O Brasil até agora marcou ou perdeu pontos na tentativa de usar a missão no Haiti como credencial para um assento permanente no Conselho de Segurança, objetivo que persegue junto com Alemanha, Índia e Japão?

Se trata de outra acusação sem fundamento. Não há nenhuma ligação de causa e efeito entre a hipotética, pois emperrada está, reforma do CS e a presença do Brasil no Haiti. Esta presença se insere num movimento de afirmação de uma diplomacia universalista que, pela primeira vez, demonstra não ser indiferente ao sofrimento dos irmãos haitianos. Se trata, pois, da aplicação do princípio da não-indiferença.

O senhor foi encarregado pelo governo brasileiro de traçar cenários de atuação pós-eleitoral da Minustah. O que precisa mudar concretamente?

Regresso amanhã ao Brasil (aqui cheguei no dia 18 de janeiro). Estou elaborando uma análise sobre a situação política do Haiti e os cenários pós-eleitorais. Tais documentos serão entregues ao governo brasileiro e deverão ser utilizados para auxiliar na avaliação de nossa atuação. A nova fase que se abre com um governo legitimo é a de enfrentar os desafios da reconstrução do país e do desenvolvimento. Ou seja, a substituição do militar pelo cooperante civil.

Isso quer dizer que os militares vão embora e vêm os técnicos?

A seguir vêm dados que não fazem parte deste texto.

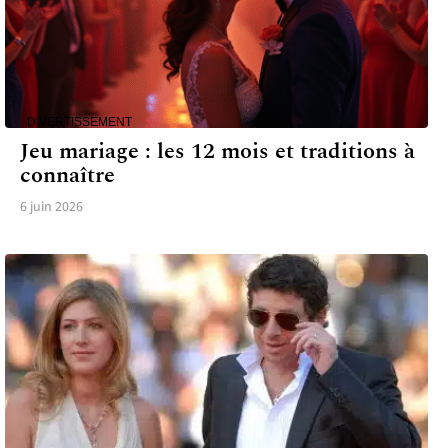
DIVERTISSEMENT
Jeu mariage : les 12 mois et traditions à
connaître
6 juin 2026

Hunger und Armut in Haiti, Frau mit Kind im ehemaligen Gefängnis Fort Dimache
Pobreza castiga milhões de haitianosFoto: AP

Vai prosseguir a presença securitária, mais policial do que militar, mas será agregada a ela – este é o teor do relatório que entregarei ao governo brasileiro – uma dimensão civil, de cooperação, com dois objetivos: implementar medidas urgentes, de impacto, para amenizar a questão da pobreza, desnutrição e saúde pública; e, numa segunda fase, atacar os problemas estruturais, como reconstrução do Estado, a recuperação de infra-estrutura, a geração de postos de trabalho e o desenvolvimento rural.

Soldados da França e Espanha participam da Minustah. Alguns monitores europeus também acompanharam as eleições. A Europa faz o suficiente pelo Haiti, ou poderia fazer muito mais?

Há países que possuem uma maior responsabilidade frente ao drama haitiano. Penso na França, nos EUA e no Canadá. Me parece evidente que a cooperação internacional (Europa e América do Norte) no Haiti é marcada por reiterados fracassos. Veremos se agora, com a sensibilidade latino-americana e a legitimidade do novo governo, o Haiti começa a trilhar um caminho capaz de resgatar a grande maioria do povo, que se encontra jogado à desumanidade.

Há tantos focos de crise atualmente – Iraque, Afeganistão, Palestina etc. – que o Haiti praticamente sumiu da agenda internacional. Perdeu-se a esperança de poder salvar o país do caos?

O país não está num caos. Não há guerra, não há terrorismo, existe uma grande vontade de mudar as condições sociais e econômicas. Portanto, não há termo de comparação da situação haitiana com as citadas na pergunta. O Haiti precisa de cérebros, tecnologia e investimentos. De todos estes elementos, o Ocidente dispõe. Todavia parece que ele prefere distribuir e vender armas do que desenvolvimento.

Qual é a opção que sobra, se essa nova tentativa de democratização do Haiti não der certo?

Vai dar certo, se a comunidade internacional não repetir os erros do passado no Haiti. Normalmente, ela organizava as eleições, como fez agora, e quando eram divulgados os resultados ia embora. Esse seria o erro mais grave que a comunidade internacional cometeria. Ela deve permanecer, respondendo às demandas do novo governo haitiano. A democracia representativa só pode vigorar no Haiti, se for capaz de responder às demandas populares.

Ricardo Seitenfus, doutor em Relações Internacionais pelo Instituto de Altos Estudos Internacionais de Genebra, é professor titular da Universidade Federal de Santa Maria e Diretor da Faculdade de Direito de Santa Maria (Fadisma). Autor, entre outras, das obras Haiti: a soberania dos ditadores (esgotado) e Relações Internacionais (Editora Manole). É a segunda vez que participa de missão oficial no Haiti.